• [Anforderung 1]:
Nennen Sie alle Rechtsnormen, die der Urteilsauszug zum Dublin-Verfahren aufführt.
• [Anforderung 2]:
Setzen Sie den Urteilsauszug zum Dublin-Verfahren nach seinem letzten Satz fort.

• [Ausgewählter Text]:

□ □ □ □ □

Urteilsdetails des Bundesverwaltungsgerichts F-5211/2021

Instanz:Bundesverwaltungsgericht
Abteilung:Abteilung VI
Dossiernummer:F-5211/2021
Datum:07.01.2022
Leitsatz/Stichwort:Nichteintreten auf Asylgesuch und Wegweisung (Dublin-Verfahren)
Schlagwörter : Recht; Dublin; Beschwerdeführende; Beschwerdeführenden; Gespräch; Vorinstanz; Rechtsvertreter; Dublin-Gespräch; Gespräche; Vorladung; Dublin-Gespräche; SEM-act; Gehör; Zustellung; Rechtsvertretung; Verfahren; Bundes; Urteil; Kroatien; Praxiskommentar; Vertretung; Wegweisung; Bundesverwaltungsgericht; Rechtsvertreters; Verbeiständung; Anspruch; Verzicht; önlich
Rechtsnorm: Art. 11 VwVG ;Art. 29 BV ;Art. 48 VwVG ;Art. 52 VwVG ;Art. 61 VwVG ;Art. 63 VwVG ;Art. 83 BGG ;
Referenz BGE:118 III 10; 131 I 185; 131 I 18; 132 V 443; 137 I 195; 137 IV 33; 144 I 11; 144 I 253; 144 IV 302; 144 IV 57
Kommentar:
-

Entscheid des Bundesverwaltungsgerichts

B u n d e s v e r w a l t u n g s g e r i c h t

T r i b u n a l a d m i n i s t r a t i f f é d é r a l

T r i b u n a l e a m m i n i s t r a t i v o f e d e r a l e T r i b u n a l a d m i n i s t r a t i v f e d e r a l

Abteilung VI F-5211/2021

U r t e i l v o m 7 . J a n u a r 2 0 2 2

Besetzung Richter Gregor Chatton (Vorsitz), Richter Walter Lang,

Richterin Regula Schenker Senn, Gerichtsschreiber Mathias Lanz.

Parteien 1. A. , und die Ehefrau,

2. B. , sowie die Kinder, 3. C. ,

4. D. ,

Beschwerdeführende,

alle vertreten durch Maître Hüsnü Yilmaz,

gegen

Staatssekretariat für Migration SEM,

Quellenweg 6, 3003 Bern, Vorinstanz.

Gegenstand Nichteintreten auf Asylgesuch und Wegweisung (Dublin-Verfahren).

Sachverhalt:

A.

□ □ □ □ □

• [Zu prüfende Daten]:
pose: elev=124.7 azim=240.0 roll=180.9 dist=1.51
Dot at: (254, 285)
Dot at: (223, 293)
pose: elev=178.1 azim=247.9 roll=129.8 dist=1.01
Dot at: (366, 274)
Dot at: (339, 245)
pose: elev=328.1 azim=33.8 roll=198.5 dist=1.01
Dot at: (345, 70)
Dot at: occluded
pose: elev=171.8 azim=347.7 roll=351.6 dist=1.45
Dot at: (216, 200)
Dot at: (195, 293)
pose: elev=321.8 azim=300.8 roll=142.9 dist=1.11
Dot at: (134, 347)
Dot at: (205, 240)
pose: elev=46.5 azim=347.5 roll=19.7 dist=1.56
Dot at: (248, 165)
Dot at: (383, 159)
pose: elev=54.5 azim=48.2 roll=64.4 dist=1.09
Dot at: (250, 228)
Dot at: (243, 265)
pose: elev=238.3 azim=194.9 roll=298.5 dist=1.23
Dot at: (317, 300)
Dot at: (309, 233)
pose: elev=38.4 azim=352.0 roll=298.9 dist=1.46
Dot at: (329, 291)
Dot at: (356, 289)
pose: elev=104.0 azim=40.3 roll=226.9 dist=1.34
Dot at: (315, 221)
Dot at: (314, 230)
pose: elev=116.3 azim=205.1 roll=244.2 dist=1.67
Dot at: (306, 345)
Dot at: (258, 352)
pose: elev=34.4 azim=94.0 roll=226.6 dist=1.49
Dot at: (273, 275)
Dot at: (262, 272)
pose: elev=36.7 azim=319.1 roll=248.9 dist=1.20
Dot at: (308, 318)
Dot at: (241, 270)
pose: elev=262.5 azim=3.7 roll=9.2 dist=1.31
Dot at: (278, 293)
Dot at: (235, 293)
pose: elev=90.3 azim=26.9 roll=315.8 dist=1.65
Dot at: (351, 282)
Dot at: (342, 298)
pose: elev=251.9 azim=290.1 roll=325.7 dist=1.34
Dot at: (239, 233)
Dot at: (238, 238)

□ □ □ □ □

• [Ergebnis 1]:
Art. 11 VwVG
Art. 29 BV
Art. 48 VwVG
Art. 52 VwVG
Art. 61 VwVG
Art. 63 VwVG
Art. 83 BGG

• [Ergebnis 2]:
Die Beschwerdeführenden 1-4 sind türkische Staatsangehörige kurdischer Ethnie. Sie reisten 1994 aus der Türkei aus und hielten sich daraufhin ihren eigenen Angaben zufolge bis Anfang April 2021 im Irak auf. Am 30. Mai 2021 reisten sie in die Schweiz ein, wo sie gleichentags ein Asylgesuch stellten (vgl. Akten der Vorinstanz [SEM-act.] 1 ff.). Ein Abgleich der Fingerabdrücke mit der "Eurodac"-Datenbank ergab, dass die Beschwerdeführerin 2 am 18. April 2021 in Kroatien und am 24. Mai 2021 in Slowenien um Asyl nachsuchte (vgl. SEM-act. 30 f.). Mangels unzureichender Qualität der Fingerabdrücke konnte für den Beschwerdeführer 1 ein solcher Abgleich bis anhin nicht erfolgen.

B.

Am 14. Juni 2021 nahm die Vorinstanz die Personalien der Beschwerdeführenden 1-4 auf (vgl. SEM-act. 33 f.).

C.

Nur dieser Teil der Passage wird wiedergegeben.